Usage with Coding Agents

Claude Code / Aider / Continue

# Set the base URL to Reflex
export OPENAI_BASE_URL=http://localhost:8080/v1
export OPENAI_API_KEY=sk-your-key  # Still needed for cache misses

# Run your agent as normal
aider --model gpt-4o

Python (openai SDK)

from openai import OpenAI

client = OpenAI(
    base_url="http://localhost:8080/v1",
    api_key="sk-your-key"
)

response = client.chat.completions.create(
    model="gpt-4o",
    messages=[{"role": "user", "content": "Explain quicksort"}]
)

async-openai (Rust)

use async_openai::{Client, config::OpenAIConfig};

let config = OpenAIConfig::new()
    .with_api_base("http://localhost:8080/v1");
let client = Client::with_config(config);

Architecture Deep Dive

Storage Layer

Reflex uses rkyv for zero-copy deserialization. Cached responses are memory-mapped directly from disk---no parsing, no allocation, no delay.

.data/
├── {tenant_id}/
│   ├── {context_hash}.rkyv    # Archived CacheEntry
│   └── ...

Embedding Pipeline

  1. Tokenization --- Qwen2 tokenizer (8192 max sequence length)
  2. Embedding --- Sinter embedder (1536-dim vectors)
  3. Indexing --- Binary quantization in Qdrant for efficient ANN search

Verification Pipeline

The L3 cross-encoder takes (query, candidate) pairs and outputs a relevance score.
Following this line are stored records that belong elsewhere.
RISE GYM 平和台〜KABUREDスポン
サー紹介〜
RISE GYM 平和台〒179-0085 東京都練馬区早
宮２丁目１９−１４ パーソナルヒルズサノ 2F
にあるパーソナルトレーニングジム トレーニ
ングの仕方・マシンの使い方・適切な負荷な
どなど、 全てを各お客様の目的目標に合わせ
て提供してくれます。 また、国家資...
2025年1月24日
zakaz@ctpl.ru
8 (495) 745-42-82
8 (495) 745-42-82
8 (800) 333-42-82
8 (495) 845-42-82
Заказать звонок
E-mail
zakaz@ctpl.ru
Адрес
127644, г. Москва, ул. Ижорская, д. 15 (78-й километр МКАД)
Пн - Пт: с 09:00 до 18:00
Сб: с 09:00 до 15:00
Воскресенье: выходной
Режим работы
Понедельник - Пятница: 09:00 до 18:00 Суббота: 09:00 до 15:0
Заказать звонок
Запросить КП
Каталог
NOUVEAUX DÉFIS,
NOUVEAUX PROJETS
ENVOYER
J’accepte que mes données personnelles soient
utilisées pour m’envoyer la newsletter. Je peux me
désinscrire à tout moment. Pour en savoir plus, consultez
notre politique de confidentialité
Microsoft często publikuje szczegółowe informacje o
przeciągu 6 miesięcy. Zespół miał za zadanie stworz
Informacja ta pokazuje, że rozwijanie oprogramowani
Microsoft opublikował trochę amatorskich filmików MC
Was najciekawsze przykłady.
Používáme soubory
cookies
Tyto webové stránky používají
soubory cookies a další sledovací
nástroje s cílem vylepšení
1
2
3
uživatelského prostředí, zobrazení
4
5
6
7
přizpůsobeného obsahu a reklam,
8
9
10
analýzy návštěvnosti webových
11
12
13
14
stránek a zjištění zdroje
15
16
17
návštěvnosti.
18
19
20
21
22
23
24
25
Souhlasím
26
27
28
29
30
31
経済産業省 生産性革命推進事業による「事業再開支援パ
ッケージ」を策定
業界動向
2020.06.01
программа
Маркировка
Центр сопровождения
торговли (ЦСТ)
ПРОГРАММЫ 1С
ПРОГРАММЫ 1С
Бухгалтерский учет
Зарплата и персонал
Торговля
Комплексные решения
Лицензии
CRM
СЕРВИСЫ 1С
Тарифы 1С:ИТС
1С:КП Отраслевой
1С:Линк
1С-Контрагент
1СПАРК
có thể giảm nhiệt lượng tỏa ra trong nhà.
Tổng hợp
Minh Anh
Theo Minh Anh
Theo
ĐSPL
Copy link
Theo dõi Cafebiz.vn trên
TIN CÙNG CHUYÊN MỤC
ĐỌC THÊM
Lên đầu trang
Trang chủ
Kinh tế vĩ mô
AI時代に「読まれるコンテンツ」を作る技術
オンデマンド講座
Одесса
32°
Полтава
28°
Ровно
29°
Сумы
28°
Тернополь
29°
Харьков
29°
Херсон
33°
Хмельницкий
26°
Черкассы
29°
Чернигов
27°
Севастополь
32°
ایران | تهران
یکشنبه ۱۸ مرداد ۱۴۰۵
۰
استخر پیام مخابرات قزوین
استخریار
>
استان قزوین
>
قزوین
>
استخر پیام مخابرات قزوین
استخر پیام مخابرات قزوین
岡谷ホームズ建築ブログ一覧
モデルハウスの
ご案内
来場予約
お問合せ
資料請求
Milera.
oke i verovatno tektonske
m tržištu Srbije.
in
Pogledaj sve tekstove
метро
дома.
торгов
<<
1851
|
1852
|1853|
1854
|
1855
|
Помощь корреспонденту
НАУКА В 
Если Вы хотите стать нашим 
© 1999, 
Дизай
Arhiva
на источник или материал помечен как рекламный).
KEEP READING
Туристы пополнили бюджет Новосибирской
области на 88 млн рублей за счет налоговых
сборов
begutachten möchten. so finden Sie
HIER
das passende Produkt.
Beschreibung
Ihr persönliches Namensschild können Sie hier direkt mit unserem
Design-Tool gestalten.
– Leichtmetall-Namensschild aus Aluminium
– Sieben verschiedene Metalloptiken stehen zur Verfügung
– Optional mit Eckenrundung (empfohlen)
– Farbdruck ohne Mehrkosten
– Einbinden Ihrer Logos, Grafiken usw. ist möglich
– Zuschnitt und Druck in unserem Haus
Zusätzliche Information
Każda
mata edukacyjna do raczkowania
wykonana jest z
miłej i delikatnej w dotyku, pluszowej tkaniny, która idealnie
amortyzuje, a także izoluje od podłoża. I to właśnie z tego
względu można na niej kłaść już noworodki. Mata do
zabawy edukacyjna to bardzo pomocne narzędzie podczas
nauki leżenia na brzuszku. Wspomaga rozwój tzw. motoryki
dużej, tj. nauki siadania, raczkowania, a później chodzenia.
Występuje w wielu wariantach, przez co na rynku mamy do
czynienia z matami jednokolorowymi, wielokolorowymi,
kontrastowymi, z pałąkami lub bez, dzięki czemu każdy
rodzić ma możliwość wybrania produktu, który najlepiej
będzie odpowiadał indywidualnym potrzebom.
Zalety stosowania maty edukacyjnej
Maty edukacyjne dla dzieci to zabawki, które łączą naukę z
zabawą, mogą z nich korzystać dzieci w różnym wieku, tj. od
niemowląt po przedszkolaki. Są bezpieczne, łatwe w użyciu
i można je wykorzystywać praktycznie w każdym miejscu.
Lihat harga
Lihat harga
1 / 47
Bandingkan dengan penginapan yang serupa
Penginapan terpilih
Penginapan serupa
Only candidates exceeding the threshold (default 0.70) are considered valid cache hits.

This prevents:

  • "How to sort ascending?" returning cached "How to sort descending?" answer
  • "Python quicksort" returning cached "Rust quicksort" implementation
  • False positives from embedding similarity alone

Development

# Run tests
cargo test

# Run with debug logging
RUST_LOG=debug cargo run

# Run specific integration tests (requires Qdrant)
docker compose up -d qdrant
cargo test --test integration_real

# Lint
cargo clippy --all-targets -- -D warnings

# Format
cargo fmt

Test Modes

Environment Variable Effect
REFLEX_MOCK_PROVIDER=1 Bypass real LLM calls (for CI)

Roadmap

  • Streaming response caching
  • Cache invalidation API
  • Prometheus metrics endpoint
  • Multi-model embedding support
  • Redis L1 backend option

License

AGPL-3.0 --- Free as in freedom. If you modify Reflex and distribute it (including as a service), you must release your modifications under the same license.